UWM opens world-class research complex

The first new building to open on UW-Milwaukee’s East Side campus in 20 years, the $80 million Kenwood Interdisciplinary Research Complex provides world-class facilities and state-of-the-art equipment for research in physics, public health and other fields. Here’s a look inside the 132,000-square-foot building that is destined to be a guiding force in scientific discovery and innovation.

1. BASEMENT

The basement is home to the university’s High Resolution Transmission Electron Microscopy (HRTEM) shared facility, which can examine samples down to the atomic level. Here, physicists and UW-Milwaukee collaborators from engineering, chemistry and biology study the properties of condensed matter surface samples with an eye toward the development of new nanomaterials.

2. FIRST FLOOR

The High Performance Computing Data Center, known as Mortimer, houses processors that work together to allow scientists to perform groundbreaking research in science, math, engineering, digital humanities and bioinformatics, a growing interdisciplinary field focused on analyzing and interpreting biological data.

3. SECOND FLOOR

The Department of Chemistry and Biochemistry’s Shimadzu Laboratory for Advanced Applied and Analytical Chemistry houses six new mass spectrometers and a controlled tissue culture suite. Researchers across disciplines use the facility to study issues related to water, soil, agriculture, food and beverage, materials science and health care. One primary user is the Milwaukee Institute for Drug Discovery, which conducts early-stage research and proof-of-concept studies with funding from the National Institutes of Health.

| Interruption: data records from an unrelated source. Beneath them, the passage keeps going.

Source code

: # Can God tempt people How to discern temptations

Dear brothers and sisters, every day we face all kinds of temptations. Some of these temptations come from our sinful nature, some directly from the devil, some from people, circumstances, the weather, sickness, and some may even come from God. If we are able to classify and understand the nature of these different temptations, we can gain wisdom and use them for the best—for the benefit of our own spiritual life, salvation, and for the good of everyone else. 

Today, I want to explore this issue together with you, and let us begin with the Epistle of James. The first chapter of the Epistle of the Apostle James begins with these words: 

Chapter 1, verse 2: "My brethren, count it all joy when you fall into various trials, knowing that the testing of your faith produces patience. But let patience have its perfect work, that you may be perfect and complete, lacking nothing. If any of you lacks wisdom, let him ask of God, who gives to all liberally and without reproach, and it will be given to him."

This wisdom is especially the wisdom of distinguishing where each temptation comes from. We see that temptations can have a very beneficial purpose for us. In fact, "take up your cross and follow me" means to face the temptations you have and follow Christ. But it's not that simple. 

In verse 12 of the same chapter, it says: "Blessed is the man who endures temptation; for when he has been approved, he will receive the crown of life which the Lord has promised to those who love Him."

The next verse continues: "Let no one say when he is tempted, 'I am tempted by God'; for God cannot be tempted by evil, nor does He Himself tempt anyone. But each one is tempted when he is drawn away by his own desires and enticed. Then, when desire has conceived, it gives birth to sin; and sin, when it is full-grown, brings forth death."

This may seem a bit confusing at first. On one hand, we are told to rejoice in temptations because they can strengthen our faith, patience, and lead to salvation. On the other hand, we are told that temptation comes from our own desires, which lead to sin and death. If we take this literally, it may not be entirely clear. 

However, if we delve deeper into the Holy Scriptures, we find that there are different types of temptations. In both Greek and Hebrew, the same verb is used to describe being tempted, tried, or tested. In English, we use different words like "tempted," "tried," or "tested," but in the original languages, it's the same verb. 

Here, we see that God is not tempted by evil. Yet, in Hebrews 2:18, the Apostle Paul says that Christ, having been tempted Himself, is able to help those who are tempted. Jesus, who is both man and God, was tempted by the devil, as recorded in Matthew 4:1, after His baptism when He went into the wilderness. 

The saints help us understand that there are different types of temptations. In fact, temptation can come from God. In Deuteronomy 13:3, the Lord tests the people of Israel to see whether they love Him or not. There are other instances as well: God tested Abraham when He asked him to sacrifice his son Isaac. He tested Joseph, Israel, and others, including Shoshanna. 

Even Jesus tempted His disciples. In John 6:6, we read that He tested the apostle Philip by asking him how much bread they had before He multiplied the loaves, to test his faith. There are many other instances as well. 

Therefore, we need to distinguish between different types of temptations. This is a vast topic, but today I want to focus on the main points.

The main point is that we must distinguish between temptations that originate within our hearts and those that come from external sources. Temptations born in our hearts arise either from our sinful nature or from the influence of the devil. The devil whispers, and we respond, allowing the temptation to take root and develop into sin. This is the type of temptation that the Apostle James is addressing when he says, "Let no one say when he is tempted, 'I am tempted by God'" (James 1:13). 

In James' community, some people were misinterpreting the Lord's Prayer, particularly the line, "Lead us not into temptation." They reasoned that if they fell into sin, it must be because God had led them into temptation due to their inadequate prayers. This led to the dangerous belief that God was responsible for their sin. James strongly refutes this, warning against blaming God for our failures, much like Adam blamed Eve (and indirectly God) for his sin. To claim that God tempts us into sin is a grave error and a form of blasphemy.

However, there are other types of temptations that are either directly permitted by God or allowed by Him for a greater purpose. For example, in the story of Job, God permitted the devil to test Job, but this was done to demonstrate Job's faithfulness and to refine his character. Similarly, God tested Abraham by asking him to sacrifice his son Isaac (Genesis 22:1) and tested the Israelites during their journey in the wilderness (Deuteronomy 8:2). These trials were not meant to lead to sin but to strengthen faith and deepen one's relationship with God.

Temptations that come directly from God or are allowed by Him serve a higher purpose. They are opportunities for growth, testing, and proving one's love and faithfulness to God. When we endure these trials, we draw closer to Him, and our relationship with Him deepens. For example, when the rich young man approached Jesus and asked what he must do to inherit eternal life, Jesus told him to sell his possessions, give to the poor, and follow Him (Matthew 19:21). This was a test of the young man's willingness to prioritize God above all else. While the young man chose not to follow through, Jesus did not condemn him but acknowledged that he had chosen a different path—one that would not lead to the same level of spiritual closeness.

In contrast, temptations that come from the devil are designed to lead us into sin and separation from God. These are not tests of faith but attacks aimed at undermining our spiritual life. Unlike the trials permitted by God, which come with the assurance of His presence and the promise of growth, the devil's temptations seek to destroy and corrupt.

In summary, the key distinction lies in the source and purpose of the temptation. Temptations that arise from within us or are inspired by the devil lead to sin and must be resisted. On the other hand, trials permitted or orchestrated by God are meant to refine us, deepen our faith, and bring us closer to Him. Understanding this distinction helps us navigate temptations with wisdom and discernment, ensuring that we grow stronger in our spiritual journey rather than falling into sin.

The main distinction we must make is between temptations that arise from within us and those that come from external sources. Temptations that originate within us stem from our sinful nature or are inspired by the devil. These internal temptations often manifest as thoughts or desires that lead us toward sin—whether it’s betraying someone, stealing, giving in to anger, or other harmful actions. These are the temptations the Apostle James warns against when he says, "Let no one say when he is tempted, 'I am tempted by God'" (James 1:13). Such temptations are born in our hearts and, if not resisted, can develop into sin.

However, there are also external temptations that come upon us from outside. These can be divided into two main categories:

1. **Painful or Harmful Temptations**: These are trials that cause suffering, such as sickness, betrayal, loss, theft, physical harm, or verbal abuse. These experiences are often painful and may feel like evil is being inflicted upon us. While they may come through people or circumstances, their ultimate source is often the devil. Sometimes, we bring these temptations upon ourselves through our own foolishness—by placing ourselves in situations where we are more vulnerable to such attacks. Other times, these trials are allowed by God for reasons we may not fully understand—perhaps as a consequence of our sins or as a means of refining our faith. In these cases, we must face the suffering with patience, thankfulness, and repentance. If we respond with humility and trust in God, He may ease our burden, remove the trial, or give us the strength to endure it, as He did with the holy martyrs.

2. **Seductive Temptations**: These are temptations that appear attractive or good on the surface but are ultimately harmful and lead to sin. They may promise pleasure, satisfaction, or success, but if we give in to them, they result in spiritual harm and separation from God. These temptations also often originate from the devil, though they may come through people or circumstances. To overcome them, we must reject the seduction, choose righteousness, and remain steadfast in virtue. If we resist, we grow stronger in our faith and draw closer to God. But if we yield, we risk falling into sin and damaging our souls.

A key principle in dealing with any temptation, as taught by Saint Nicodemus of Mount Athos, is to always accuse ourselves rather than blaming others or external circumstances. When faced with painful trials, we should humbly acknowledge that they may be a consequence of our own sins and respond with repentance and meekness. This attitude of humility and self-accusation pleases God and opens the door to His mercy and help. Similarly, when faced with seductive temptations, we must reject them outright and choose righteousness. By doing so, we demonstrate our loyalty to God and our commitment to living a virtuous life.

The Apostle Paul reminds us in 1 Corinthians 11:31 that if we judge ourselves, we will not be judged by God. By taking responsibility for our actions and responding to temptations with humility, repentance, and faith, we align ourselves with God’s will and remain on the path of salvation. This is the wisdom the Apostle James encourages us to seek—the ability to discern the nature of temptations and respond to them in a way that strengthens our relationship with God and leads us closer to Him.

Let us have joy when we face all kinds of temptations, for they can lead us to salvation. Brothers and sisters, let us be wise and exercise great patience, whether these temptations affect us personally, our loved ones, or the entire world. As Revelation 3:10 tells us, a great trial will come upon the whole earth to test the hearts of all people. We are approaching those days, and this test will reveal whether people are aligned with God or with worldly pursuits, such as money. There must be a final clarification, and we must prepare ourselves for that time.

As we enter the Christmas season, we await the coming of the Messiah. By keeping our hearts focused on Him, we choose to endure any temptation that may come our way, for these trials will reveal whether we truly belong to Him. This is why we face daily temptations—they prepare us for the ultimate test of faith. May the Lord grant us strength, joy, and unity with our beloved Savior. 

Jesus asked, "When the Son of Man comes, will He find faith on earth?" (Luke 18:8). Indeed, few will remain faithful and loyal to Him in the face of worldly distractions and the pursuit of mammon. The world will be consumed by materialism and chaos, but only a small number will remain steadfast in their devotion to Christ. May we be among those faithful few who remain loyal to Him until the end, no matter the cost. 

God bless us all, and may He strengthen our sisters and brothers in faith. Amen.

The Small Business Collaboratory, funded by the National Science Foundation’s (NSF) Partnerships for Innovation program, includes a multiphoton microscope, which stimulates electrons in a sample with two pulses of light to produce 3-D images. Imagery of proteins and antibodies could lead to breakthroughs in health care.

4. THIRD FLOOR

Physicists working under the umbrella of the NSF-funded Science and Technology Center use powerful visible and X-ray lasers, as well as synchrotron light and forced-base microscopes, to study the structures of proteins and viruses, and how they work within the human body.

Meanwhile, physicists with support from the federal departments of Energy and Defense, along with the NSF, grow unique multifunctional crystals that could revolutionize the production of batteries, data storage devices and superconductors.

5. FOURTH FLOOR

Researchers in the Leonard E. Parker Center for Gravitation, Cosmology and Astrophysics are rewriting our understanding of the universe after the February 2016 announcement that they helped detect the elusive gravitational waves Albert Einstein first predicted 100 years ago. Center scientists provided the computing power and analytical tools that allowed an international group of astrophysicists to determine that a wave detected in September came from the collision of two black holes more than a billion years ago. More discoveries are likely as physicists worldwide comb through the data collected by the Laser Interferometer Gravitational-Wave Observatory, or LIGO.

6. FIFTH FLOOR

Faculty members and graduate students in Environmental Health Sciences, a division of the Joseph J. Zilber School of Public Health, work to identify environmental causes of disease with a special focus on how contaminants in water and air can affect health during pregnancy and childhood.